Got of the infernal machines yesterday and got a bit productive in general, also did 3 loads of washing, mowed the lawn, started brewing some beer ...
Ingredients
500g | Finely sliced ripe limes (mine are yellow on the outside with a very thin skin, lime-green on the inside, and very juicy). |
40g | Finely sliced Habanero chillies (this is a TON of heat) |
60g | Grated ginger |
600ml | Water (i.e. equal weight to fruit) |
600g | Sugar (i.e. equal weight to fruit) |
Pips from some other pippy citrus. I used half a dozen kumquats which are loaded with large seeds. |
Method
- Place the lime, chillies, ginger and water in a pot and soak overnight.
- Wrap the pips in some chux and tie up, place in the pot and bring to the boil.
- Simmer for at least 30 minutes.
- Pour in the sugar and stiry until dissolved (I initially removed the pips at this point, but as it took forever to set I put them back).
- Simmer until it sets on a plate in the freezer, 30 minutes plus. It's supposed to skin when pushed.
- Pour into sterlised jars and seal while still hot. Makes about 4.5 250ml jars.
I had trouble geting the 'plate set test' to work - and ended up simmering it for a bit over an hour. But when I went to bottle it it started to stick in my funnel after the first jar and it turned solid enough to turn upside-down as soon as it cooled off a bit. In short I think I cooked it a bit longer than I needed to, but not enough to hurt it (made it a bit more orange coloured than it would otherwise have been).

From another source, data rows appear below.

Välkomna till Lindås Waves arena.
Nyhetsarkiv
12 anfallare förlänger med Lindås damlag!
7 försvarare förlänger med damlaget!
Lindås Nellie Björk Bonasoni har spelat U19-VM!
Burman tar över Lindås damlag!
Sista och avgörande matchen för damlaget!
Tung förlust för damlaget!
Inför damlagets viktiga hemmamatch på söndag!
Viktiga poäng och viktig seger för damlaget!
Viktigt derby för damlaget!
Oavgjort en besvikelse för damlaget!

Initially I only put 40g of habaneros, but I thought I may as well make it worth the effort and grabbed a few more from the freezer as I was cooking it.
Results
Has a nice sweet and intensely lime flavour with a generous hint of marmalade bitterness. It set solid - like jelly - although it is cloudy (mostly from the ginger pulp I guess).The habanero chillies add a big kick - that gets more intense with each drop as they usually do. I had some tiny amount with kabana and cheese on crackers and it worked pretty well. Yet to try it on toast with coffee ..
It looks and smells like a nice sweet marmalade, but a corn-kernel sized piece is enough to set your whole mouth afire.